PAUP analysis is less resolved but supports the result from MrBayers analysis with some minor differences within group 3d (HoxW in Synechocysis sp. strain PCC 6803 and HoxW in Synechococcus sp. strain PCC 7002 are shown as more closely related). An extended phylogenetic tree was also constructed containing more strains including hydrogenase specific proteases cleaving Thiamet G type 3b-hydrogenases. This tree was unfortunately less reliable and far from robust with several weak nodes (Additional file 1 and Additional file 2). However the result showed putative group 1 proteases and putative group 3b proteases as less clustered and instead spread around point X (Figure 1 and Additional file 1). Transcriptional studies of hupW in Nostoc punctiforme ATCC 29133 and Nostoc sp strain PCC 7120 Northern hybridisations were performed of hupW in both Nostoc punctiforme and Nostoc PCC 7120 using both N2-fixing and non N2-fixing cultures (Figure 2).

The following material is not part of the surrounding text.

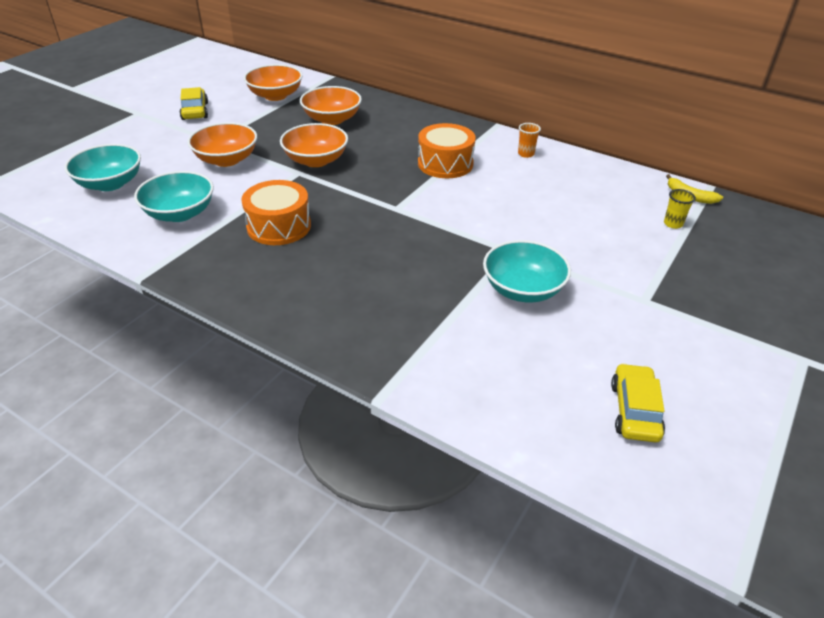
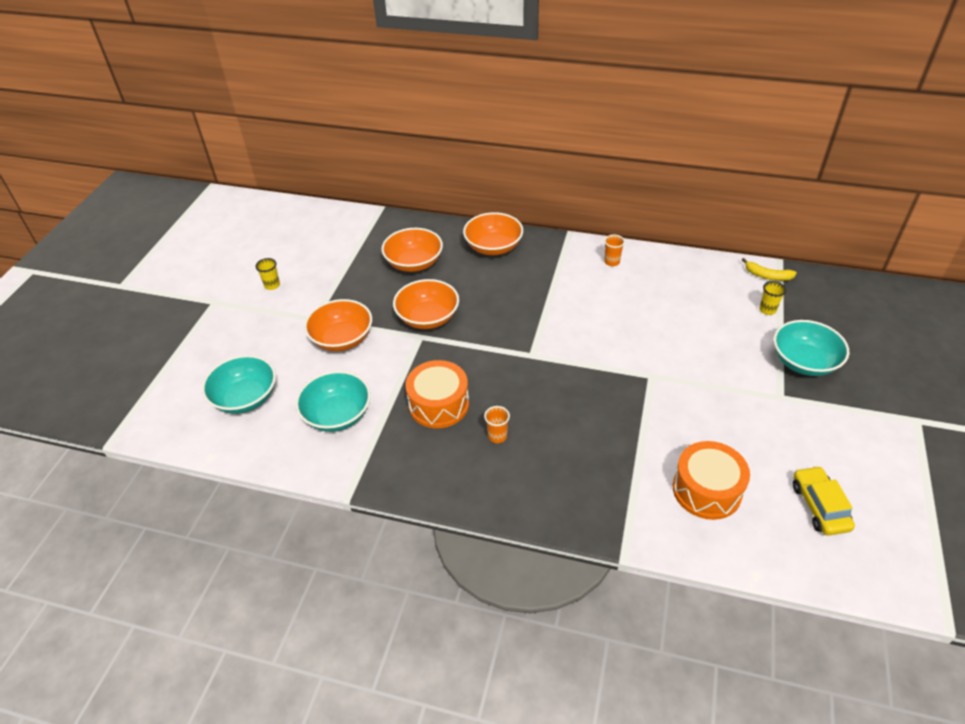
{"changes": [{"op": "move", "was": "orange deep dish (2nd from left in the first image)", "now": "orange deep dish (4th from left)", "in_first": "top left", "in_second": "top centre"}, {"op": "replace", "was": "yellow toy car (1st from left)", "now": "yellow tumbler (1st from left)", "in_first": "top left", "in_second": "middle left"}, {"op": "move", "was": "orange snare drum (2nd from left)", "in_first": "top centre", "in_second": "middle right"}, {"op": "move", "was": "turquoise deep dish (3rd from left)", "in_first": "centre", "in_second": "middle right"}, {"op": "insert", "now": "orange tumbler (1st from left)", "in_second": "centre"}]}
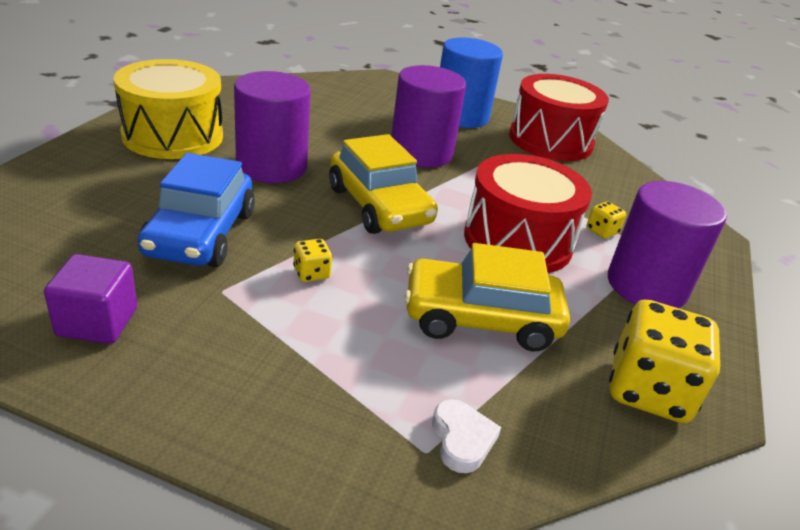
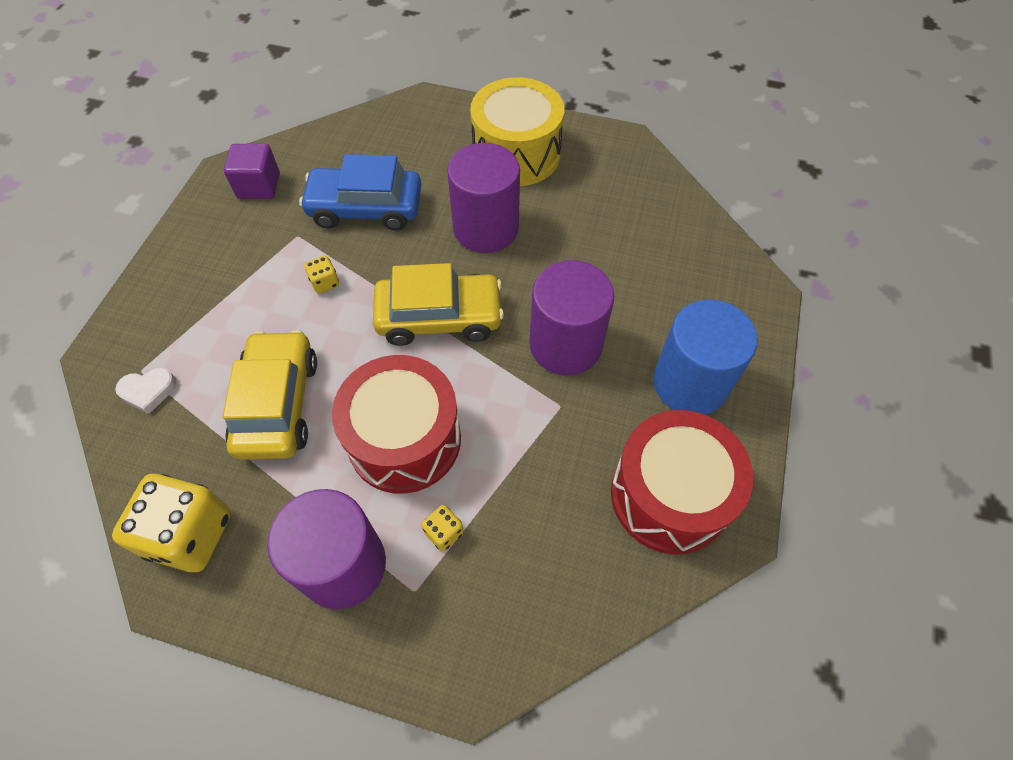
{"changes": [{"op": "rotate", "was": "yellow toy car (1st from left in the first image)", "in_first": "centre", "in_second": "centre", "clockwise": -150}]}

The results from Nostoc PCC 7120 revealed two transcripts. The first is shorter (approx. 500 nt) and present under both N2-fixing and non N2-fixing conditions, while the second longer transcript (approx. 1600 nt) is only present under N2-fixing conditions. The size of the longer transcript is comparable with the size of a two-gene operon containing hupW together with the upstream gene alr1422, a gene of unknown function (Figure 3a). RT-PCR confirmed that the two genes are co transcribed (Figure 3a).